Of these compounds, the researchers found that cimigenol-3,15-dione showed the greatest potency and, in a subsequent two-stage DMBA/TPA carcinogenesis assay, reduced, at 20 weeks, the number of papillomas per mouse to 48% of controls. Both cimigenol and cimigenol-3,15-dione were also nearly as potent as epigallocatechin gallate, a primary constituent of green tea, in terms of anti-tumor initiation activity, as demonstrated in a two-stage carcinogenesis assay of mouse skin tumors induced by peroxynitrite (initiator) and TPA (promoter).

The investigators concluded that these two triterpenoids amply demonstrate anti-tumor promotion as well as anti-tumor initiation and warrant consideration as significant cancer chemopreventive agents (Bioorg. Med. Chem. 2005;13:1403–8).

Protection Against UV

Four triterpenoids isolated from the stems of Styrax japonica were recently found to significantly inhibit matrix metalloproteinase-1 (MMP-1) in primary human skin fibroblasts induced by UV radiation. This finding is significant given the association between the upregulation of MMPs and chronic skin damage (Biol. Pharm. Bull. 2005;28:2003–6).

Previously, some of the same investigators studied the effects of 3,23-dihydroxy-20(29)-lupen-27-oic acid, a triterpenoid derived from Tiarella polyphylla, on the regulation of MMP-1 and type 1 procollagen in UV irradiation of cultured old-age human dermal fibroblasts. The triterpenoid dose-dependently induced regulation of type 1 procollagen and diminished regulation of MMP-1 at the protein level (Arch. Pharm. Res. 2004;27:1060–4).

Other Pharmacologic Actions

Triterpenoids also have been found in Boswellia serrata, an herb used in traditional medicine to treat inflammatory and arthritic conditions (and discussed in this column in November 2006, p. 17).

In a study published in 2000, the primary components and derivatives of Boswellia markedly inhibited TPA-induced increases in skin inflammation, epidermal proliferation, the number of epidermal cell layers, and tumor promotion in DMBA-initiated mice. DNA synthesis in human leukemia HL-60 cells was also shown to be inhibited by the addition of various forms of boswellic acid. The investigators suggest that such findings demonstrate the anticarcinogenic and antitumor properties of the major constituents, including triterpenoids, of this herb (Biofactors 2000;13:225–30).

The anti-inflammatory activity of several triterpenoids suggests the potential for numerous additional medical applications. A study evaluating the mechanism of anti-inflammatory activity displayed by triterpenoids on edema induced in mouse ears and paws, as well as rat skin, revealed that the inhibition of protein kinase C may play a crucial role in facilitating the anti-inflammatory activity of this class of compounds (Eur. J. Pharmacol. 2000;410:69–81).

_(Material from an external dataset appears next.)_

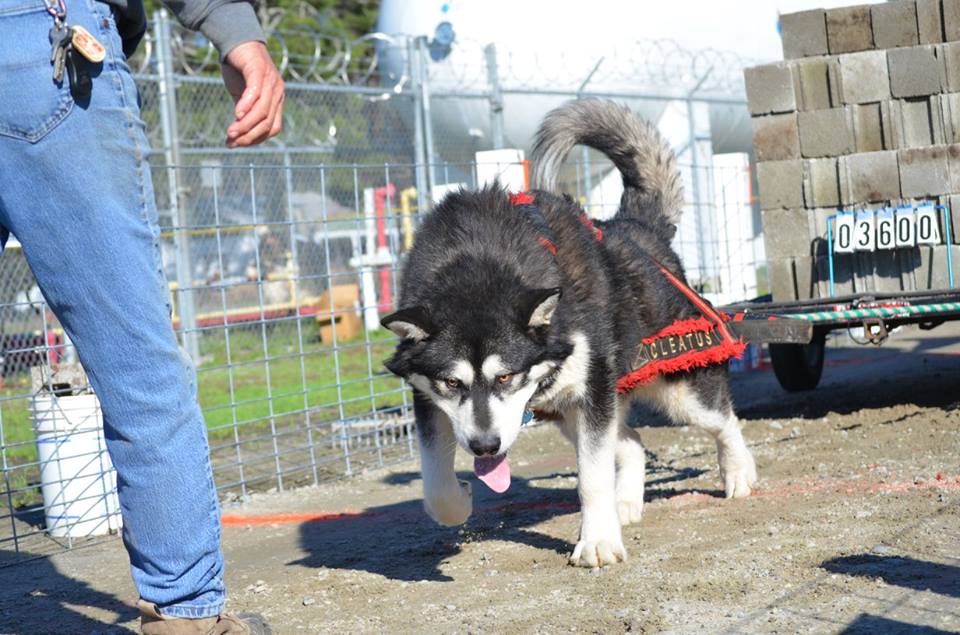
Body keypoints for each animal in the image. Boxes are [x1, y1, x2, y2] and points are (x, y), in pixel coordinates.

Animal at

In another study, several triterpene constituents of Vochysia pacifica Cuatrec, a South American tree used by traditional communities to treat inflammation, skin sores, asthma, and pulmonary congestion, were found to exert mild inhibitory activity on the intracellular target for new anti-inflammatory medications, namely the cAMP phosphodiesterase 4 isozyme (PDE4) (Phytother. Res. 2005;19:75–7).

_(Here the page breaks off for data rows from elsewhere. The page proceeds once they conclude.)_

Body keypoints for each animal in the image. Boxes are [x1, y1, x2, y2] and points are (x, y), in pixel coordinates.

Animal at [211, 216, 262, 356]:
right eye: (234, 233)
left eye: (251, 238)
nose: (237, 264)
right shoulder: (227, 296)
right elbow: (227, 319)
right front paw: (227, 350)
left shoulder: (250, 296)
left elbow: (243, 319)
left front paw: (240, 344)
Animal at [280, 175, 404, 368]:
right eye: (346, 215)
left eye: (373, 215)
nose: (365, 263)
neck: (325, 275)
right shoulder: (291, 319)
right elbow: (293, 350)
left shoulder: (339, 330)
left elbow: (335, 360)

Some triterpenoids have been documented as irritating (J. Asian Nat. Prod. Res. 2003;5:35–41) and others as toxic, which is not unexpected as these compounds comprise the primary constituent class in the volatile oils of plants. Given the breadth of this biochemical class, it is expected that some members would be toxic and others safe and beneficial to human health, such as the triterpenoid saponin glycyrrhizin, derived from licorice root (and featured in this column in March 2007, p. 24, and April 2007, p. 30). Triterpenoid saponins, or sapogenins, are used in some emulsifiers, including some Estée Lauder products, for their capacity to confer antifungal, anti-inflammatory, antimicrobial, and adaptogenic activity.

Conclusion

As we continue to explore botanical sources for medical and cosmetic purposes, we will learn more about the numerous triterpenoids found in plants. This class of biochemical compounds typically receives less attention than polyphenols in discussions of the most potent herbal ingredients used in dermatology, but the considerable potential of triterpenoids to be used in a broad range of cutaneous applications is gradually becoming appreciated.